Sentado, fazendo as tarefas (desta vez era literatura), olhou de relance para o quadro e riu, divertido, das observações que eu lhe fazia sobre a perfeita simetria da disposição. E lembrei-me de um outro dia, enquanto ele falava sobre estatísticas e eu mal o escutava - quando reparei em seus bíceps já claramente moldados pela academia, ao mesmo tempo em que me vinha à mente a imagem que vou levar para o túmulo: ele de macacão atoalhado e fraldas, gorducho e rosado, rindo para mim e deitando para o lado sua cabecinha luminosa de cabelinhos claros e encaracolados.

Enquanto massageio suas costas procuro, em vão, a metade que me cabe naquele poço de testosterona responsável e focado, persistente e organizado; naquele pequeno homem que me dá homéricas broncas quando faço algo errado no trânsito (prometi a ele não levar nenhuma multa o ano passado, e cumpri; este ano, porém, já estou na segunda). Tento encontrar-me, pouco que seja, no moleque que fala cabeludos palavrões ao telefone com amigos, mas torce o nariz quando os ouve de minha boca. Vasculho, sem achar, o que há de meu no garoto que vi abraçado à namorada e que me ligou duas vezes, após a meia-noite, para saber onde estava e se ia demorar a chegar, constrangendo um pouco meu acompanhante e fazendo-me sentir uma Cinderela quarentona; o mesmo garoto que nunca me liga quando saio com amigas.
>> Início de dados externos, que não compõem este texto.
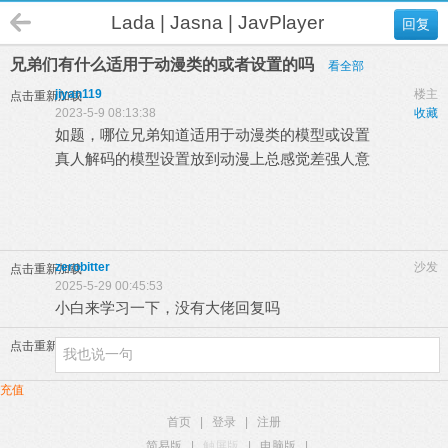
Lada | Jasna | JavPlayer
回复
兄弟们有什么适用于动漫类的或者设置的吗
看全部
jiyan119
楼主
点击重新加载
2023-5-9 08:13:38
收藏
如题，哪位兄弟知道适用于动漫类的模型或设置
真人解码的模型设置放到动漫上总感觉差强人意
zerobitter
沙发
点击重新加载
2025-5-29 00:45:53
小白来学习一下，没有大佬回复吗
点击重新加载
充值
首页
|
登录
|
注册
简易版
|
触屏版
|
电脑版
|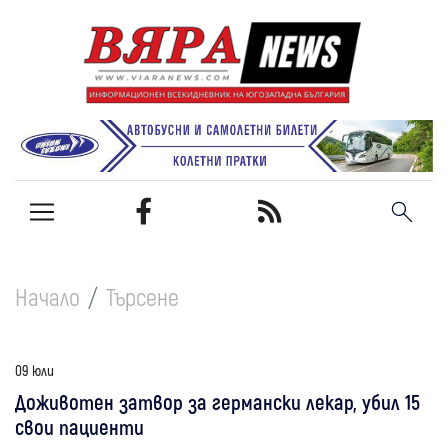
Начало
Търсене
09 юли
Доживотен затвор за германски лекар, убил 15
свои пациенти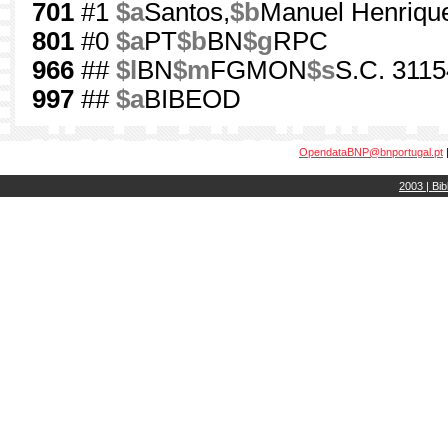
701
#1
$a
Santos,
$b
Manuel Henriqu
801
#0
$a
PT
$b
BN
$g
RPC
966
##
$l
BN
$m
FGMON
$s
S.C. 3115
997
##
$a
BIBEOD
OpendataBNP@bnportugal.pt
2003 | Bib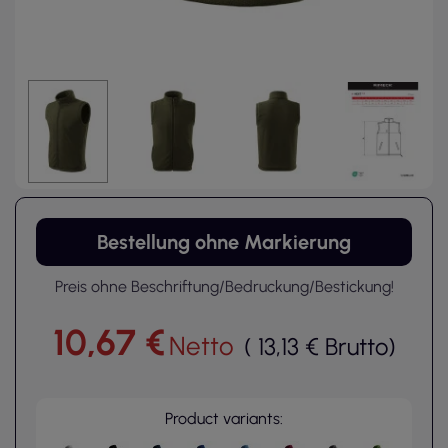
Bestellung ohne Markierung
Preis ohne Beschriftung/Bedruckung/Bestickung!
10,67 €
Netto
(
13,13 €
Brutto
)
Product variants: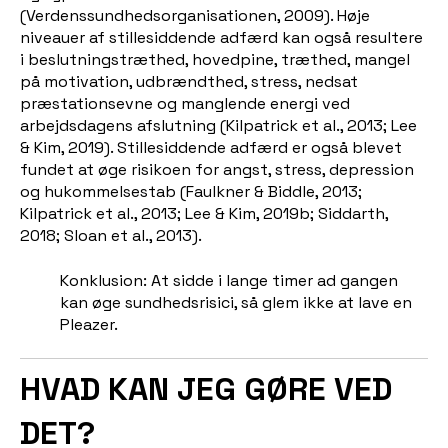
(Verdenssundhedsorganisationen, 2009). Høje
niveauer af stillesiddende adfærd kan også resultere
i beslutningstræthed, hovedpine, træthed, mangel
på motivation, udbrændthed, stress, nedsat
præstationsevne og manglende energi ved
arbejdsdagens afslutning (Kilpatrick et al., 2013; Lee
& Kim, 2019). Stillesiddende adfærd er også blevet
fundet at øge risikoen for angst, stress, depression
og hukommelsestab (Faulkner & Biddle, 2013;
Kilpatrick et al., 2013; Lee & Kim, 2019b; Siddarth,
2018; Sloan et al., 2013).
Konklusion: At sidde i lange timer ad gangen
kan øge sundhedsrisici, så glem ikke at lave en
Pleazer.
HVAD KAN JEG GØRE VED
DET?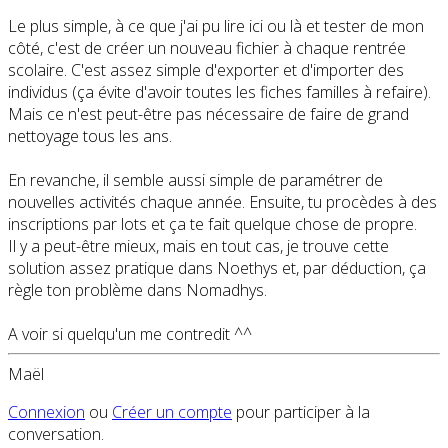
Le plus simple, à ce que j'ai pu lire ici ou là et tester de mon
côté, c'est de créer un nouveau fichier à chaque rentrée
scolaire. C'est assez simple d'exporter et d'importer des
individus (ça évite d'avoir toutes les fiches familles à refaire).
Mais ce n'est peut-être pas nécessaire de faire de grand
nettoyage tous les ans.
En revanche, il semble aussi simple de paramétrer de
nouvelles activités chaque année. Ensuite, tu procèdes à des
inscriptions par lots et ça te fait quelque chose de propre.
Il y a peut-être mieux, mais en tout cas, je trouve cette
solution assez pratique dans Noethys et, par déduction, ça
règle ton problème dans Nomadhys.
A voir si quelqu'un me contredit ^^
Maël
Connexion
ou
Créer un compte
pour participer à la
conversation.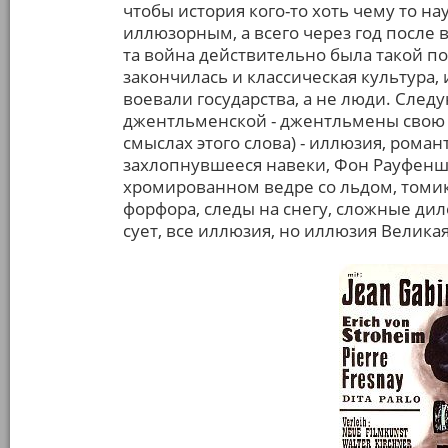
чтобы история кого-то хоть чему то н
иллюзорным, а всего через год после 
та война действительно была такой по
закончилась и классическая культура, 
воевали государства, а не люди. След
джентльменской - джентльмены свою в
смыслах этого слова) - иллюзия, рома
захлопнувшееся навеки, Фон Рауфенш
хромированном ведре со льдом, томик
форфора, следы на снегу, сложные ди
сует, все иллюзия, но иллюзия Велик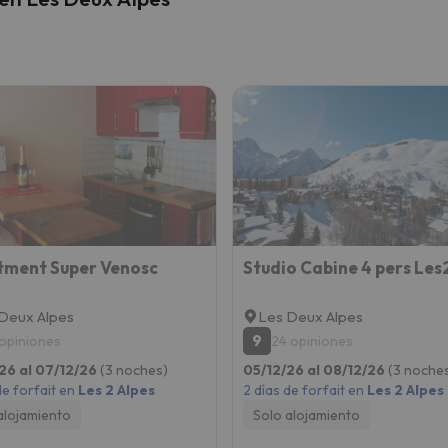
tment Super Venosc
Deux Alpes
Les Deux Alpes
9
 opiniones
24 opiniones
26 al 07/12/26
(3 noches)
05/12/26 al 08/12/26
(3 noche
de forfait en
Les 2 Alpes
2 días de forfait en
Les 2 Alpes
alojamiento
Solo alojamiento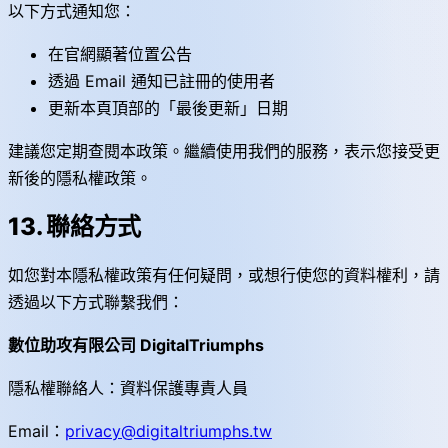
以下方式通知您：
在官網顯著位置公告
透過 Email 通知已註冊的使用者
更新本頁頂部的「最後更新」日期
建議您定期查閱本政策。繼續使用我們的服務，表示您接受更
新後的隱私權政策。
13. 聯絡方式
如您對本隱私權政策有任何疑問，或想行使您的資料權利，請
透過以下方式聯繫我們：
數位助攻有限公司 DigitalTriumphs
隱私權聯絡人：資料保護專責人員
Email：
privacy@digitaltriumphs.tw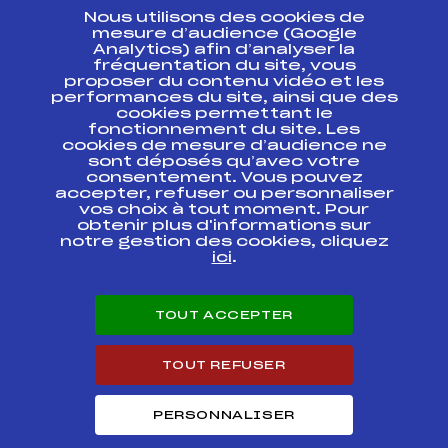
Nous utilisons des cookies de
ESPACE PRESSE
mesure d’audience (Google
Analytics) afin d’analyser la
fréquentation du site, vous
Ressources
proposer du contenu vidéo et les
performances du site, ainsi que des
Pass’Neige
cookies permettant le
Projet sportif fédéral
fonctionnement du site. Les
cookies de mesure d’audience ne
Projet de performance fédéral
sont déposés qu’avec votre
Antidopage
consentement. Vous pouvez
Pôle Développement, Formation, Suivi
accepter, refuser ou personnaliser
Scientifique
vos choix à tout moment. Pour
Listes ministérielles
obtenir plus d'informations sur
notre gestion des cookies, cliquez
Pôle vie de l’athlète
ici
.
Enseignement professionnel
Informatique et chronométrage
Circuits
TOUT ACCEPTER
Carrières
Développement des habiletés mentales
TOUT REFUSER
PERSONNALISER
© 2026 Fédération Française de Ski
Mentions légales
Politique de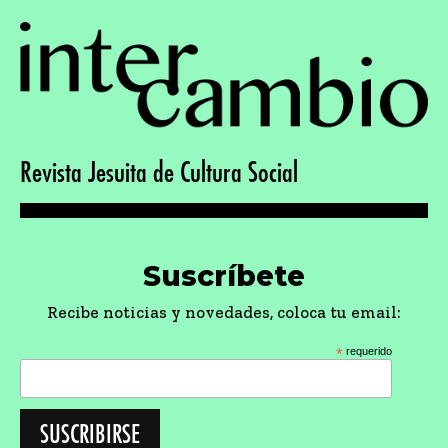
Revista Jesuita de Cultura Social
Suscríbete
Recibe noticias y novedades, coloca tu email:
*
requerido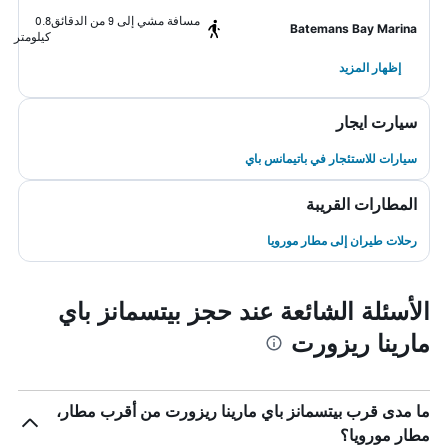
مسافة مشي إلى 9 من الدقائق
0.8
Batemans Bay Marina
كيلومتر
إظهار المزيد
سيارت ايجار
سيارات للاستئجار في باتيمانس باي
المطارات القريبة
رحلات طيران إلى مطار مورويا
الأسئلة الشائعة عند حجز بيتسمانز باي
مارينا ريزورت
ما مدى قرب بيتسمانز باي مارينا ريزورت من أقرب مطار،
مطار مورويا؟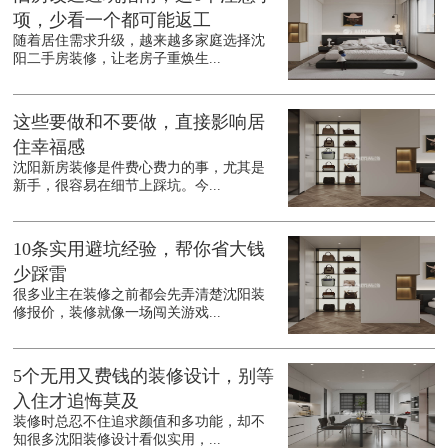
项，少看一个都可能返工
随着居住需求升级，越来越多家庭选择沈
阳二手房装修，让老房子重焕生...
这些要做和不要做，直接影响居
住幸福感
沈阳新房装修是件费心费力的事，尤其是
新手，很容易在细节上踩坑。今...
10条实用避坑经验，帮你省大钱
少踩雷
很多业主在装修之前都会先弄清楚沈阳装
修报价，装修就像一场闯关游戏...
5个无用又费钱的装修设计，别等
入住才追悔莫及
装修时总忍不住追求颜值和多功能，却不
知很多沈阳装修设计看似实用，...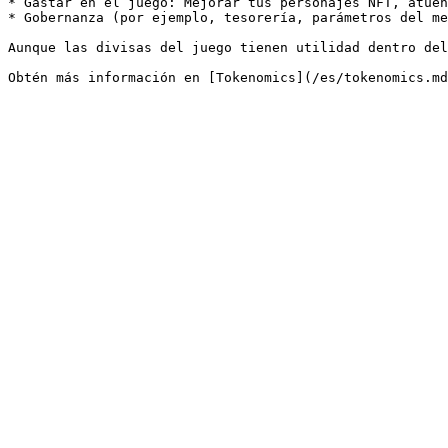
* Gastar en el juego: Mejorar tus personajes NFT, atuen
* Gobernanza (por ejemplo, tesorería, parámetros del me
Aunque las divisas del juego tienen utilidad dentro del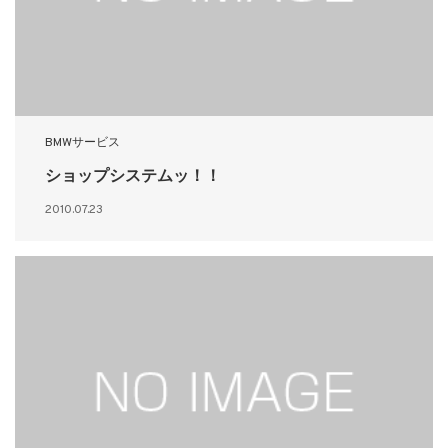
BMWサービス
ショップシステムッ！！
2010.07.23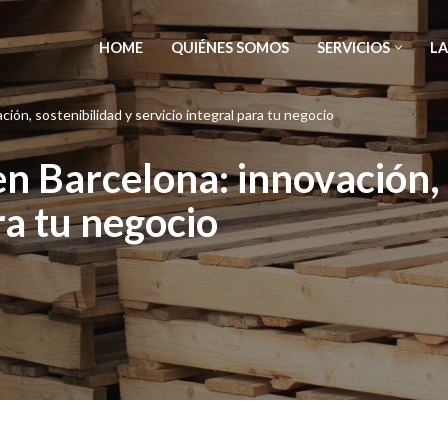
HOME
QUIÉNES SOMOS
SERVICIOS
LA
ión, sostenibilidad y servicio integral para tu negocio
n Barcelona: innovación, 
ra tu negocio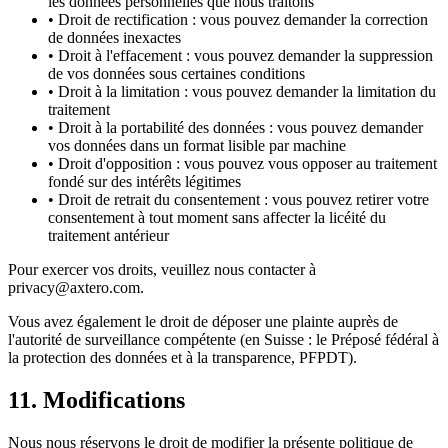
les données personnelles que nous traitons
•
Droit de rectification : vous pouvez demander la correction
de données inexactes
•
Droit à l'effacement : vous pouvez demander la suppression
de vos données sous certaines conditions
•
Droit à la limitation : vous pouvez demander la limitation du
traitement
•
Droit à la portabilité des données : vous pouvez demander
vos données dans un format lisible par machine
•
Droit d'opposition : vous pouvez vous opposer au traitement
fondé sur des intérêts légitimes
•
Droit de retrait du consentement : vous pouvez retirer votre
consentement à tout moment sans affecter la licéité du
traitement antérieur
Pour exercer vos droits, veuillez nous contacter à
privacy@axtero.com.
Vous avez également le droit de déposer une plainte auprès de
l'autorité de surveillance compétente (en Suisse : le Préposé fédéral à
la protection des données et à la transparence, PFPDT).
11. Modifications
Nous nous réservons le droit de modifier la présente politique de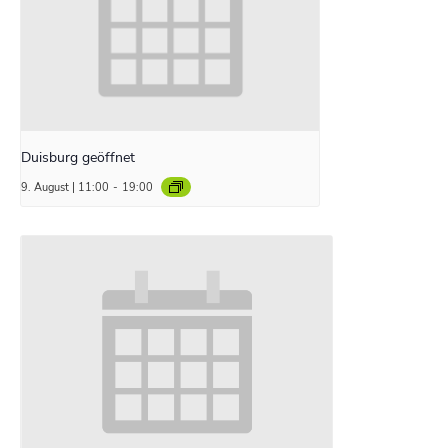
Duisburg geöffnet
9. August | 11:00
-
19:00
Sou sempre eu que começo a guerra de caroços de melancia, de gelinho nas costas ou de água na cara, mas ele nunca deixa de me acompanhar, revidando. Escorregadio e ligeiro, nunca consigo pegá-lo. E quando tranco a passagem cobrando pedágio de beijos, ele, maleável, dá um jeito de escapar ileso - ou, quando não, resigna-se com beijos molengas. Seria uma mostra de boa vontade genética ou apenas uma volta à adolescência, de onde eu talvez nunca tenha saído?

Dia da colação de grau. A estatura de meu pequeno homem me fez comprar um par de sandálias com saltos mais baixos do que eu costumo usar, para que eu não ultrapassasse sua altura – aleguei maior conforto, o que não deixou de ser verdade. Dançamos a valsa da formatura, eu explodindo de orgulho e ele um tanto constrangido, mas aparentemente à vontade no smoking alugado. Naquele dia, ao abraçar (forte, muito forte) a mim e ao pai - de quem a semelhança entrega sem dúvidas sua ascendência -, ele se emocionou em público e teve de enxugar as lágrimas, não houve jeito. Sua postura tão cuidadosamente edificada caiu, suave, traída pelos seus olhos cor de mel...

Quem sabe naquele dia ele tenha me mostrado, sem querer, a pequena parcela de contribuição que me coube ao grande homem que ele promete ser.